Yankees Need to Curb Stubbornness in Order to Become Serious Contender

Tim CiruleContributor IJune 2, 2009

NEW YORK - MAY 21:  Joba Chamberlain #62 of the New York Yankees is pulled from the game by manager Joe Girardi #27 after he was hit in the leg against the Baltimore Orioles on May 21, 2009 at Yankee Stadium in the Bronx borough of New York City.  (Photo by Nick Laham/Getty Images)

The star third baseman was hurt with a torn labrum.  Their three massive offseason acquisitions were struggling mightily.  The bullpen was being torn to shreds.  All of this added up to a .500 record in April.

The calender turned to May, and the Yankees started to play.

The new Bronx Bombers woke up this morning only 1/2 game behind Texas for the best record in the American League.  Many things can be contributed to the turn around, including a defense that has been phenomenal, which has helped bring confidence to the pitching staff. 

Alex Rodriguez came back and has stabilized the line-up, while Mark Teixeira had the best May out of any other American League position player.  C.C. Sabathia has become himself again and is leading a vastly improved Yankee starting rotation.  Hey, even A.J. Burnett picked up a win the other night.

There is one thing the Yankees have left to do in order to become a force.

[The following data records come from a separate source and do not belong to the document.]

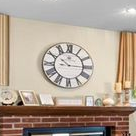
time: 10:15
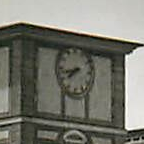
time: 7:42
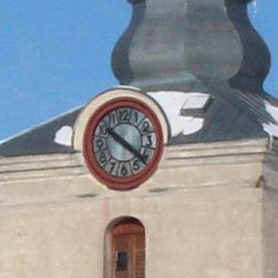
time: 10:21
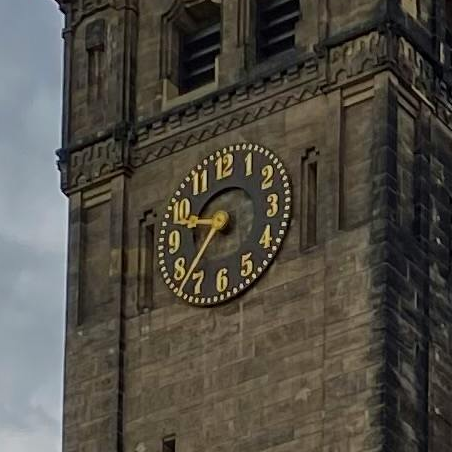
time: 9:37
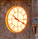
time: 10:19
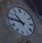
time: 10:45
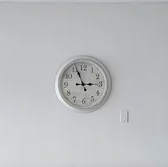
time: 2:56
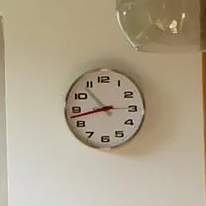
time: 10:42
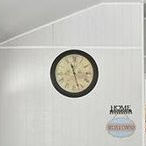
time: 11:27
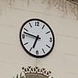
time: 6:47
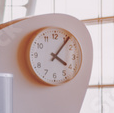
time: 4:06
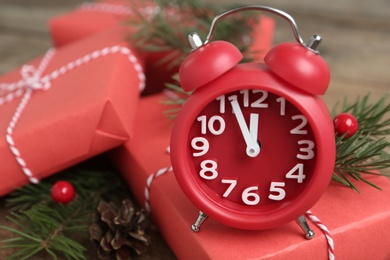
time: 11:55
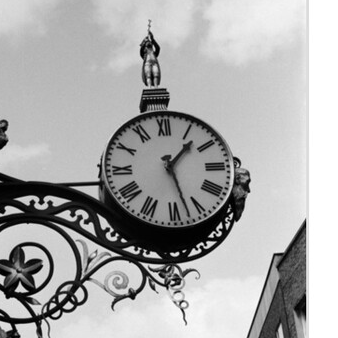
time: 1:27
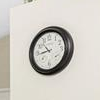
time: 10:43
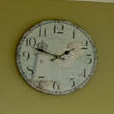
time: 1:48
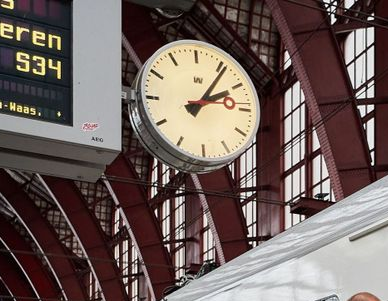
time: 2:06
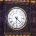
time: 6:21
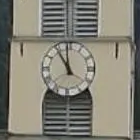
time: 10:58
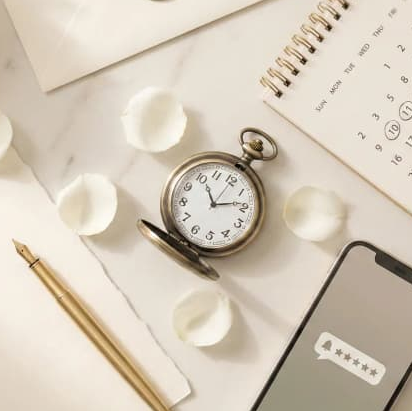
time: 11:13
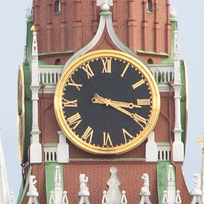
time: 3:19
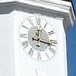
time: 12:16
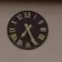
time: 7:25
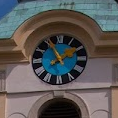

Let Phil Hughes stay in the rotation when Chien-Ming Wang returns and put Joba Chamberlain where he is best...in the bullpen as the eighth inning guy.

Face it Yankees fans, your relief pitching is a mess.  When the opposition looks into the bullpen and knows that they have to face a combination of Jose Veras (6.97 ERA), Edwar Ramirez (5.19 ERA), Phil Coke (two blown saves), Alfredo Aceves (the one highlight), and Brett Tomko (there is a reason this is his eighth franchise in his career) to get to Mariano Rivera, they start laughing (I know at least I would).

Brian Bruney was slated to be the eighth inning reliever, but at this point who knows what you can count on due to his consistently hurting arm.

In case you have not seen it over the last several years, defense and solid relief pitching are two key factors to win the World Series (if you don't think so, look at all the teams that have won the World Series in the last seven years and look at what they have in common). 

The defense, which has added Gold-Glove winning Teixeira, speedy Mark Gardner, and underestimated Nick Swisher in the offseason, has been vastly improved.  Now with six starting pitchers to fill five slots, it's time to move Joba to a bullpen that is begging for help.

Wang has won 19 games in a season twice and his sinker is starting to show signs that it's back to it's form from two to three years ago.  Sabathia, Burnett, and Pettitte are not going anywhere.  Hughes has been up and down this season, but he is 23 and the Yankees need to find out what they have in him.  Consistently bouncing him up and down from the minors and back also can potentially damage his psyche, which has happened in the past to several other players.

Chamberlain has put up respectable numbers as a starter this season (even with his spectacular outing last night), but it seems like he is being too held back to be used to his full potential.

Joba is built for the bullpen.  He's got a fastball in the high-90's, a devastating curveball, and a bulldog mentality that many managers dream that their closers would have.  His repertoire as a starter (with his fastball only topping out around 92-93) can hold an offense at bay.  As the eighth inning set-up man, where he can let it all rip, he is untouchable, as shown in 2007 and 2008 (before he got hurt).

Also, in case you haven't noticed, Mariano is also 39 and showing signs that he is human.  His cutter is not cutting and he has already given up more home runs already this season than in any other season in his career. 

It is not an unreasonable assumption that a search for a new closer will be started within the next two years, and it would be nice if they have somebody already groomed for the role.

So here's a message to the "Steinbrothers," Brian Cashman, and Joe Girardi.  As much as you want to develop your golden boy into a starter, it's time to take a look at what is best for the team you are paying over $200 million this season.  You've got all of the pieces to do it, now it's time to use them properly.